Discussion for efficient way of post processing algorithm in SSD model

Hi, I would like to have a discussion about post precessing algorithm is torchvision ssd model. During post processing in the torchvision implementation, we get topk(400 by default) scores for each classes before conducting non-max suppression as follows.

def postprocess_detections(
        self, head_outputs: Dict[str, Tensor], image_anchors: List[Tensor], image_shapes: List[Tuple[int, int]]
    ) -> List[Dict[str, Tensor]]:
        bbox_regression = head_outputs["bbox_regression"]
        pred_scores = F.softmax(head_outputs["cls_logits"], dim=-1)

        num_classes = pred_scores.size(-1)
        device = pred_scores.device

        detections: List[Dict[str, Tensor]] = []

        for boxes, scores, anchors, image_shape in zip(bbox_regression, pred_scores, image_anchors, image_shapes):
            boxes = self.box_coder.decode_single(boxes, anchors)
            boxes = box_ops.clip_boxes_to_image(boxes, image_shape)

            image_boxes = []
            image_scores = []
            image_labels = []
            for label in range(1, num_classes):
                score = scores[:, label]

                keep_idxs = score > self.score_thresh
                score = score[keep_idxs]
                box = boxes[keep_idxs]

                # keep only topk scoring predictions
                num_topk = det_utils._topk_min(score, self.topk_candidates, 0)
                score, idxs = score.topk(num_topk)
                box = box[idxs]

                image_boxes.append(box)
                image_scores.append(score)
                image_labels.append(torch.full_like(score, fill_value=label, dtype=torch.int64, device=device))
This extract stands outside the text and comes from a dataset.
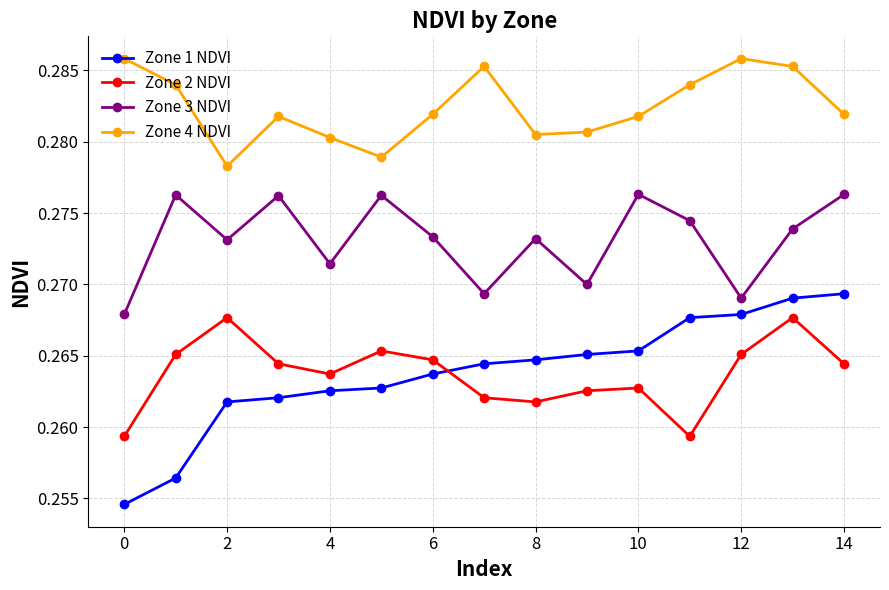

Does the chart display data point markers on the line(s)?

Yes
            image_boxes = torch.cat(image_boxes, dim=0)
            image_scores = torch.cat(image_scores, dim=0)
            image_labels = torch.cat(image_labels, dim=0)

            # non-maximum suppression
            keep = box_ops.batched_nms(image_boxes, image_scores, image_labels, self.nms_thresh)
            keep = keep[: self.detections_per_img]

            detections.append(
                {
                    "boxes": image_boxes[keep],
                    "scores": image_scores[keep],
                    "labels": image_labels[keep],
                }
            )
        return detections

So, topk method is called for every iterations(classes) with (8732x1) score tensor, but I believe there will be not many meaningful scores as we conduct softmax before it.
I wonder why don’t we just extract max score class for each bbox and then perform topk just once with the extracted (8732x1) score tensor like below.

        for boxes, scores, anchors, image_shape in zip(bbox_regression, pred_scores, image_anchors, image_shapes):
            boxes = self.box_coder.decode_single(boxes, anchors)
            boxes = box_ops.clip_boxes_to_image(boxes, image_shape)

            scores_max, label_max = torch.max(scores[:, 1:], dim=1)
            label_max = label_max + 1

            image_scores, idxs = scores_max.topk(self.topk_candidates)
            image_boxes = boxes[idxs]
            image_labels = label_max[idxs]

            # non-maximum suppression
            keep = box_ops.batched_nms(image_boxes, image_scores, image_labels, self.nms_thresh)
            keep = keep[: self.detections_per_img]

            detections.append(
                {
                    "boxes": image_boxes[keep],
                    "scores": image_scores[keep],
                    "labels": image_labels[keep],
                }
            )
        return detections

In this way, I got much faster latency. (approximately, 35ms->11ms on V100)
And if it’s for multi-label classification, I believe there is no reason to use softmax at the start of post-processing.